Solution Approach 2:
The mapping system transitions from a static manual process to a dynamic automated system that continuously adapts to layout changes. The server dynamically updates tag locations based on real-time signal processing, ensuring mappings remain accurate despite physical space modifications. This dynamic approach maintains simplicity while significantly improving reliability compared to static manual methods.
3Ease of operation
If configuration parameters are changed manually by operators, then the process is easy to understand, but it becomes expensive and time-consuming when large numbers of tags need to be configured
Solution Approach 1:
The server implements a universal configuration management system that can remotely configure any tag in the network through a single interface. Instead of requiring operators to physically visit each tag, the server can broadcast configuration updates to multiple tags simultaneously, regardless of their location. This universal approach maintains operational simplicity while dramatically increasing configuration deployment speed and reducing costs.
Solution Approach 2:
The server acts as an intermediary between the operator and the tags, enabling remote configuration without direct physical contact. The operator sends configuration commands to the server, which then relays them to the appropriate tags through wireless communication.
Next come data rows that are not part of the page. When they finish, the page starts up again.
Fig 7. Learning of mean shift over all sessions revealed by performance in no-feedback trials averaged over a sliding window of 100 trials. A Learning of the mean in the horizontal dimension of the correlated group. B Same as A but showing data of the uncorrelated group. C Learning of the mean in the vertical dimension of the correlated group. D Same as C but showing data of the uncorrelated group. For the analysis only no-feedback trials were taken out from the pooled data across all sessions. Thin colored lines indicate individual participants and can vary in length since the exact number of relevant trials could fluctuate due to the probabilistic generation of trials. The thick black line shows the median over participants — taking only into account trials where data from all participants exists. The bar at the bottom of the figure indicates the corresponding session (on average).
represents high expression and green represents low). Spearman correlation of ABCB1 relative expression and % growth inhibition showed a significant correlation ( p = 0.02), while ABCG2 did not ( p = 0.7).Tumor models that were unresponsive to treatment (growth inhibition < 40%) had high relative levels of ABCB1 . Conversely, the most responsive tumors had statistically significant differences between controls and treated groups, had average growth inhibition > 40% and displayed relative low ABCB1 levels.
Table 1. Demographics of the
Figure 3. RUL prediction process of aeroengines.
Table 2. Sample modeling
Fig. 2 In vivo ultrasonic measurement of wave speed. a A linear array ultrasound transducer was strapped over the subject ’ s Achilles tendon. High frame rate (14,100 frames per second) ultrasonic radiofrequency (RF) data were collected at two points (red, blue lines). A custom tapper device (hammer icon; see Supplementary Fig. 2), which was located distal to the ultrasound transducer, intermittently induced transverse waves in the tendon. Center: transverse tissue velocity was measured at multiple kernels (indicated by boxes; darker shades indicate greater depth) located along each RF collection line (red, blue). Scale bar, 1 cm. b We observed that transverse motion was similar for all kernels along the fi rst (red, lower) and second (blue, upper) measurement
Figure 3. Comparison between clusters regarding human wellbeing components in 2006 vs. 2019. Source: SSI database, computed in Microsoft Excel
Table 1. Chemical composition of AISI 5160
This intermediary role simplifies the configuration process for operators while enabling rapid deployment across large numbers of tags, resolving the productivity issue.
4Measurement precision
If more tags are deployed to achieve 1 meter location accuracy in large spaces, then the measurement precision improves, but the quantity of tags and deployment complexity increase
Solution Approach 1:
The system adds the temporal dimension to location determination by continuously processing signals over time. Instead of relying solely on spatial density of tags, the server uses time-based signal processing and triangulation from mobile devices to achieve accurate location determination with fewer tags. This dimensional approach maintains 1-meter precision while reducing the total number of tags required in large spaces.
Data Source
AI summary
A tag having a fixed physical location comprising a processor, a memory storing a first identifier, and a wireless communication interface configured to broadcast a first transmission including the first identifier. The processor is configured to receive, from the wireless communication interface, second identifiers of neighboring tags. The processor then configured to store the second identifiers of the neighboring tags in the memory and then modify the first transmission of the first identifier to include the second identifiers of the neighboring tags.